The good news is that we can now read Robert Feder’s media blog for nothing. The bad news is that Feder—for the moment, at least—is now writing it for nothing, as the Tribune has stopped paying him a fee to put it behind its paywall.
That was the deal the Tribune worked out with him in 2013: he’d write the blog, robertfeder.com, and the Tribune would guarantee him complete editorial independence, no matter how often he gored their ox. The Tribune would license and market it, and any money that came in beyond Feder’s fee it got to keep. Feder would be premium content, an inducement to pay more and get more. He not only wrote stories contemplating the future of digital journalism—he was an example of how that future is supposed to work.
In Feder’s case, apparently it worked pretty well. The Tribune kept Feder outside the paywall his first year, and according to Tribune Digital analytics, the number of monthly page views rose from about 160,00 to more than 1 million. The number of page views naturally plummeted once visitors had to pay to be there, but last month there were close to half a million at the site.
And yet on Thursday, Feder posted a note that began ominously, “Well, this shouldn’t come as much of a surprise: I’ve been troncked.” His contract with Tronc, the inanely renamed former Tribune Publishing, expired at the end of August, and it wasn’t renewed. “Officially,” wrote Feder, “I was informed that this was done ‘for business reasons.'”
Feder had no more to say about those “business reasons,” much less about why no one should have been surprised the Trib showed him the door. The balance of his brief message was devoted to thanking the Trib for the “unique opportunity” it had given him and his readers for their “loyalty and trust.” His blog wasn’t going anywhere, he assured those readers, and now it was free!
But any reader scratching his head over the Tribune‘s reasons was unlikely to scratch long. Even though Feder refused to discuss any of this with me, my mind jumped to the obvious and irresistible conclusion: Michael Ferro now controls the Tribune—he’s the one who believed Tronc Inc. was a fine way for the company to assert its 21st-century bona fides—and Feder has seriously disrespected Ferro.

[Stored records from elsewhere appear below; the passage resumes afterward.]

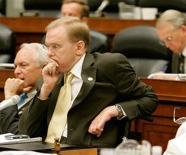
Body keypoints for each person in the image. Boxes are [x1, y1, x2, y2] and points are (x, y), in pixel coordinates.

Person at [18, 17, 158, 147]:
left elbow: (149, 99)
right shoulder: (49, 76)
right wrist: (45, 90)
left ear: (79, 47)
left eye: (56, 46)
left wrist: (112, 110)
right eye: (47, 46)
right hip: (47, 150)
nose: (49, 53)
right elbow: (27, 133)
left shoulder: (108, 65)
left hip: (84, 150)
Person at [0, 43, 49, 134]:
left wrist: (10, 97)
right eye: (15, 66)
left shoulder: (45, 98)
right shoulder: (19, 95)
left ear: (44, 68)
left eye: (23, 65)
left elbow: (13, 136)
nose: (16, 71)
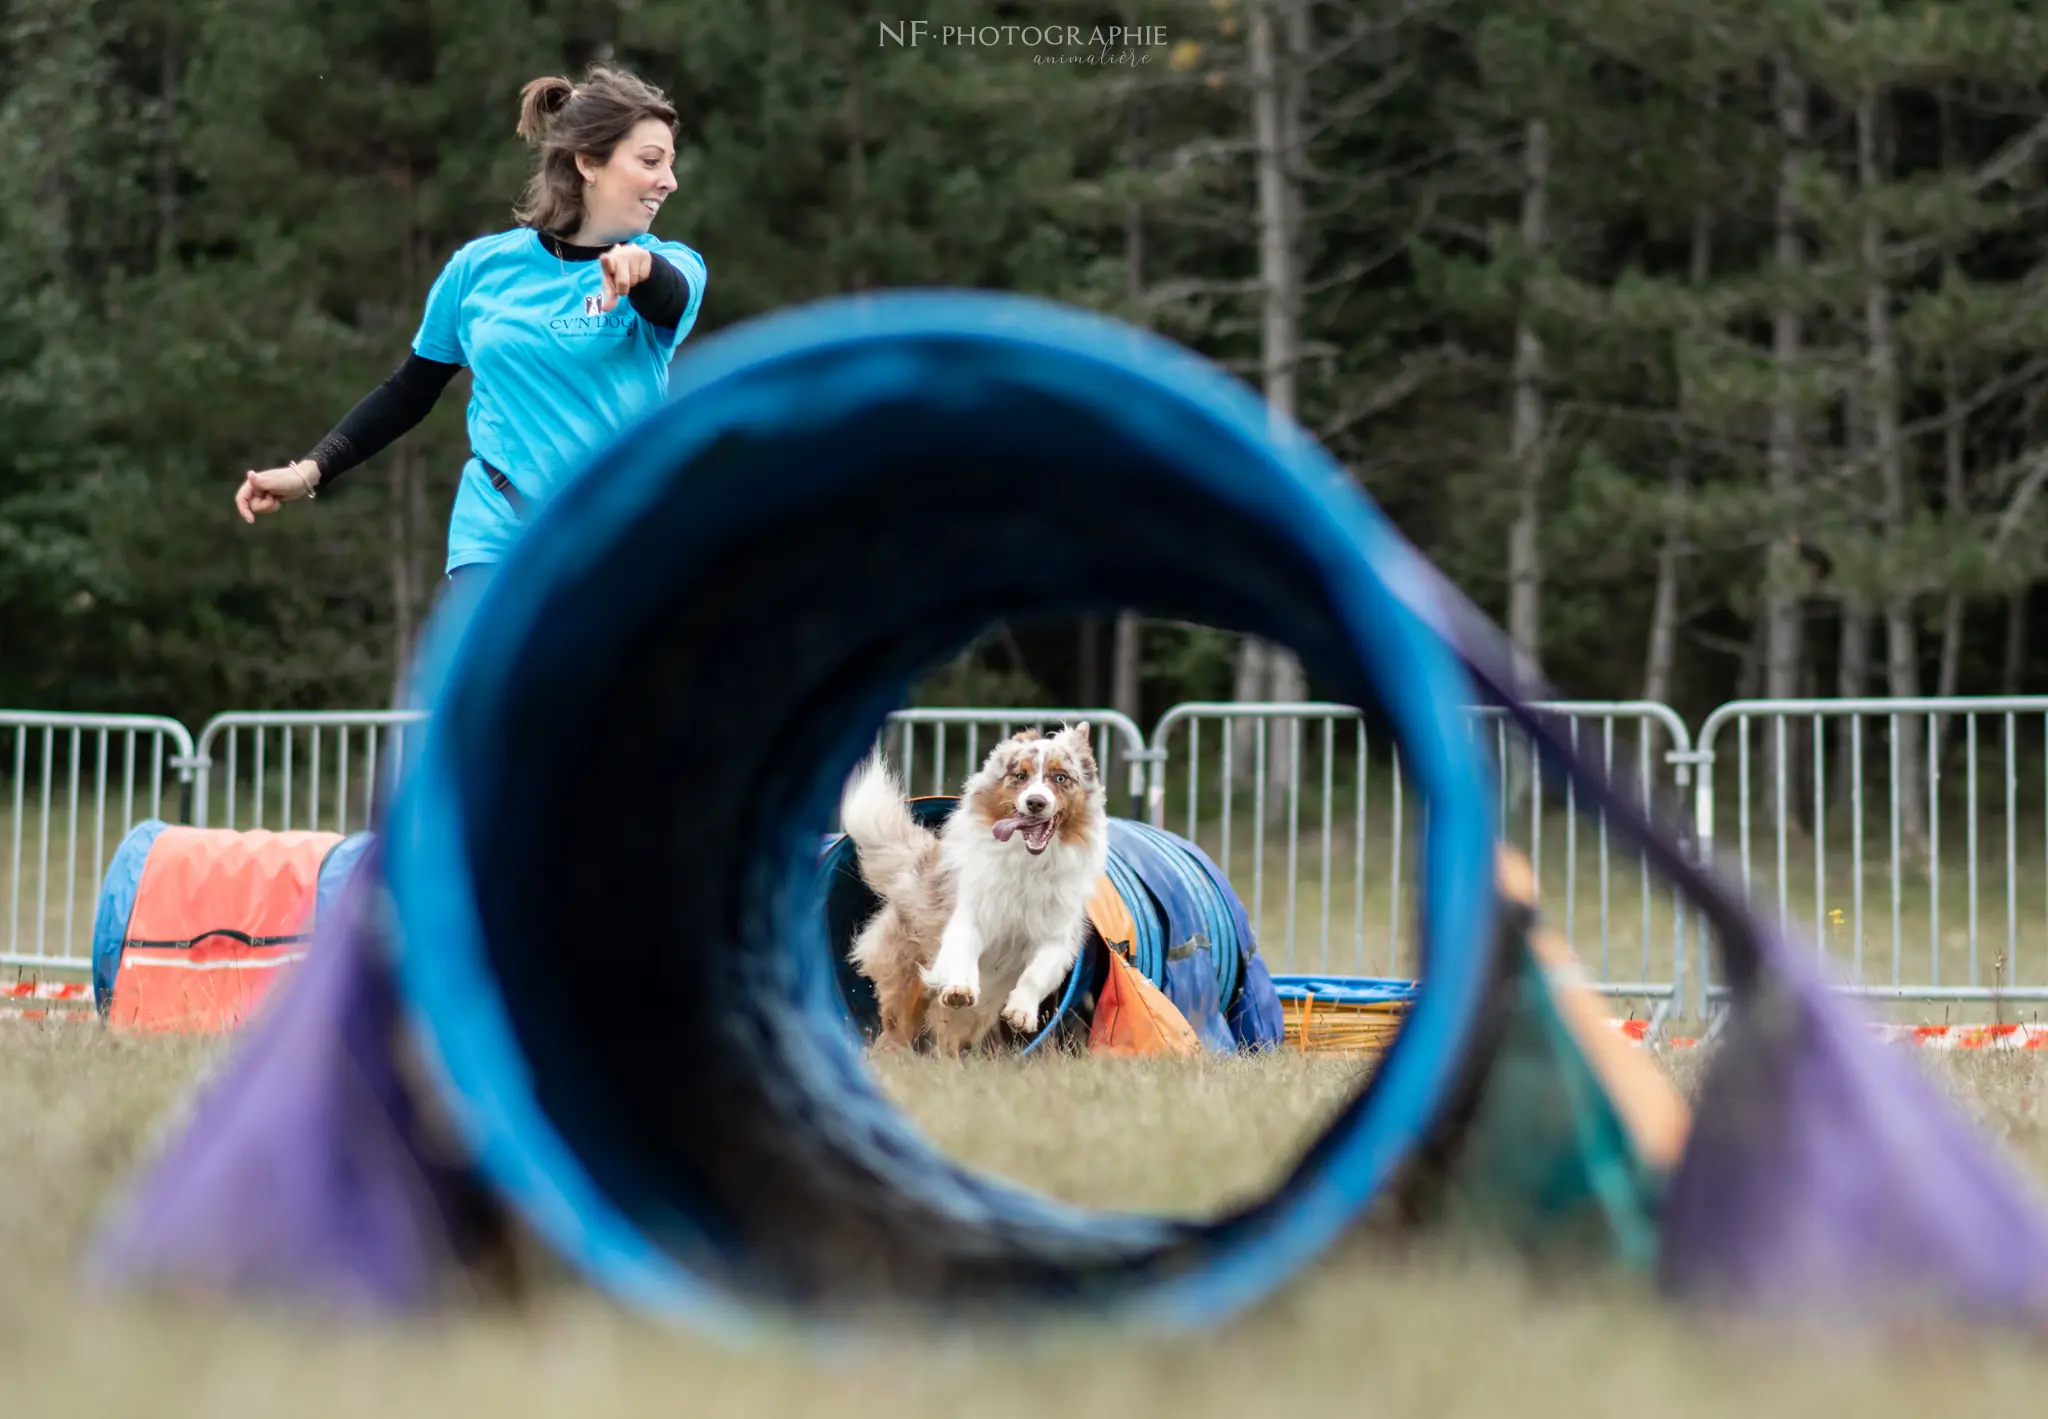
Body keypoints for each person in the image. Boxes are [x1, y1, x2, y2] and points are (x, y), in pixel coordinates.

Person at [234, 64, 708, 590]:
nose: (670, 180)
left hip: (621, 536)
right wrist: (310, 470)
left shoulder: (671, 264)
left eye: (670, 163)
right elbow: (408, 391)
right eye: (651, 161)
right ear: (588, 162)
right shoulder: (478, 269)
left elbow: (669, 296)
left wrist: (640, 271)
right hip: (499, 534)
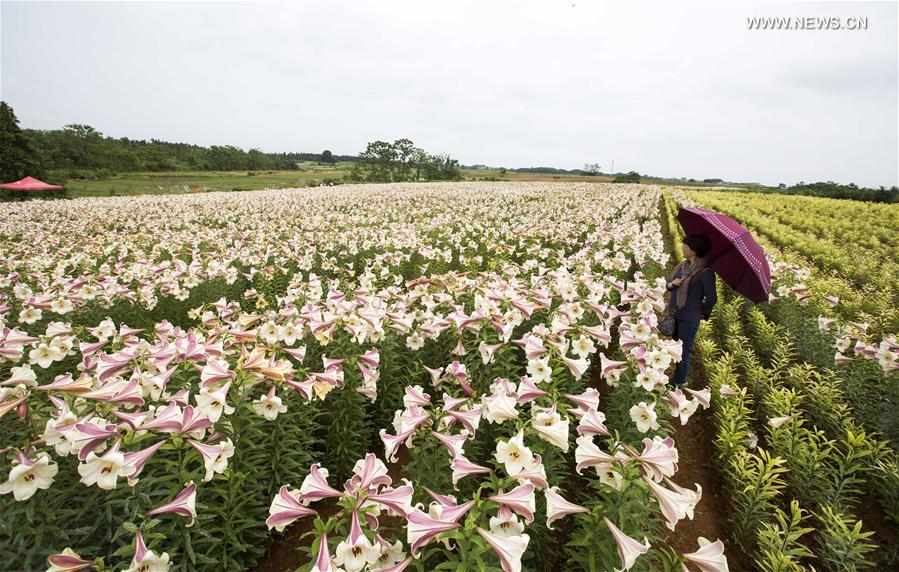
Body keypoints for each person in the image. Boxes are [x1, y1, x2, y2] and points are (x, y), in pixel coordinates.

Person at [665, 234, 717, 387]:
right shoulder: (682, 266)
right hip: (675, 312)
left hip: (689, 317)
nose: (682, 247)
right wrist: (672, 284)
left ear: (694, 250)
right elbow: (669, 283)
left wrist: (699, 312)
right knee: (676, 347)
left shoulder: (706, 272)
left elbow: (712, 298)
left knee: (683, 350)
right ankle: (676, 375)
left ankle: (679, 381)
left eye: (685, 245)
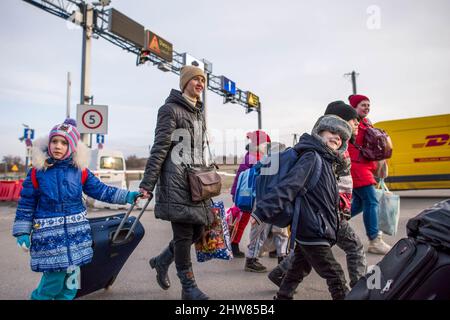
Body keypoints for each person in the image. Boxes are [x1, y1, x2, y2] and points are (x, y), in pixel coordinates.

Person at [12, 118, 140, 300]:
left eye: (64, 142)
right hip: (50, 239)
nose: (58, 146)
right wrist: (22, 232)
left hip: (77, 238)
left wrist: (127, 196)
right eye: (54, 141)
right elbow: (26, 204)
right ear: (48, 144)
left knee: (71, 286)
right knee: (52, 284)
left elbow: (102, 190)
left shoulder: (81, 172)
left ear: (72, 147)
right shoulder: (37, 173)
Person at [267, 101, 367, 289]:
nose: (357, 124)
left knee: (307, 251)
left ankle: (280, 274)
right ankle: (359, 288)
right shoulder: (327, 149)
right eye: (354, 121)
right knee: (354, 246)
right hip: (328, 212)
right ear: (340, 121)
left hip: (326, 213)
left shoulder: (339, 147)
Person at [254, 115, 352, 300]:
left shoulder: (328, 162)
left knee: (297, 270)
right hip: (312, 228)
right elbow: (290, 186)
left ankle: (283, 296)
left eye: (341, 137)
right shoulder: (312, 157)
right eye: (332, 132)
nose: (337, 138)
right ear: (319, 133)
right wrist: (262, 211)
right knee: (336, 275)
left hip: (316, 227)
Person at [139, 65, 212, 300]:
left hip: (196, 182)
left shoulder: (198, 112)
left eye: (203, 80)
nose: (200, 83)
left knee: (198, 231)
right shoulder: (169, 110)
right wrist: (147, 184)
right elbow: (160, 147)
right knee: (183, 234)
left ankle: (161, 262)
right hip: (176, 181)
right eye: (195, 79)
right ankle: (188, 287)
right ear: (185, 83)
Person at [348, 94, 392, 255]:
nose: (366, 107)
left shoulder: (367, 122)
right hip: (356, 166)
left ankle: (329, 226)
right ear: (354, 107)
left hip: (366, 165)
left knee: (359, 203)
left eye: (368, 105)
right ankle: (375, 241)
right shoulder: (350, 122)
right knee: (372, 201)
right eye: (362, 105)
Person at [229, 130, 271, 259]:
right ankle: (234, 245)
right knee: (243, 220)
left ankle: (235, 244)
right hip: (245, 193)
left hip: (245, 192)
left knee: (246, 219)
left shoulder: (254, 154)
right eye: (266, 144)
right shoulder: (254, 156)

When Ferro was running the Sun-Times, Feder found reasons to call him a “charlatan and a phoney,” and describe his exercise of power as “shameful and disgusting.” But when Ferro took control of Tribune Publishing early this year, Feder didn’t change his tune. For instance, in May he wrote: “If you want a good laugh sometime, check out michaelferro.com, the personal website of self-proclaimed ‘tech entrepreneur and philanthropist’ Michael W. Ferro Jr.”
A few days later, a Feder post began, “How did we ever get from the ‘World’s Greatest Newspaper’ to this? On Thursday, Chairman Michael W. Ferro Jr. changed the name of Tribune Publishing to tronc—yes, tronc—a move that engendered nearly universal revulsion and ridicule.”
Feder might have helped himself if he’d added that he, personally, thought “tronc” was kind of charming; instead, he called it “godawful.”
Feder is an exemplary journalist of our time—someone who keeps figuring out new ways to do what he does as the old ways disappear. In 1980 Feder and Gary Deeb, who’d been the enfant terrible TV critic at the Tribune, both joined the Sun-Times. Feder served as Deeb’s yeoman sidekick until Deeb lit out for television in ’83, and then Feder took over the beat. Where Deeb had specialized in two-fisted scorn, Feder focused on reporting, and over time acquired a reputation as the go-to source of breaking news on TV and radio in Chicago. But in 2008, the Sun-Times fast becoming a basket case, Feder left in a buyout and took his show on the road. He blogged a year for Chicago Public Media’s Vocalo—which called him its blogging “superstar”—and for a couple of years after that he covered media for Time Out Chicago.
In the spring of 2013 TOC stopped publishing a print edition. But that’s when the Tribune came calling.
Robertfeder.com continues, but for now on Feder’s dime.
“Whenever I finalize my next plan, you’ll read about it here,” says his site.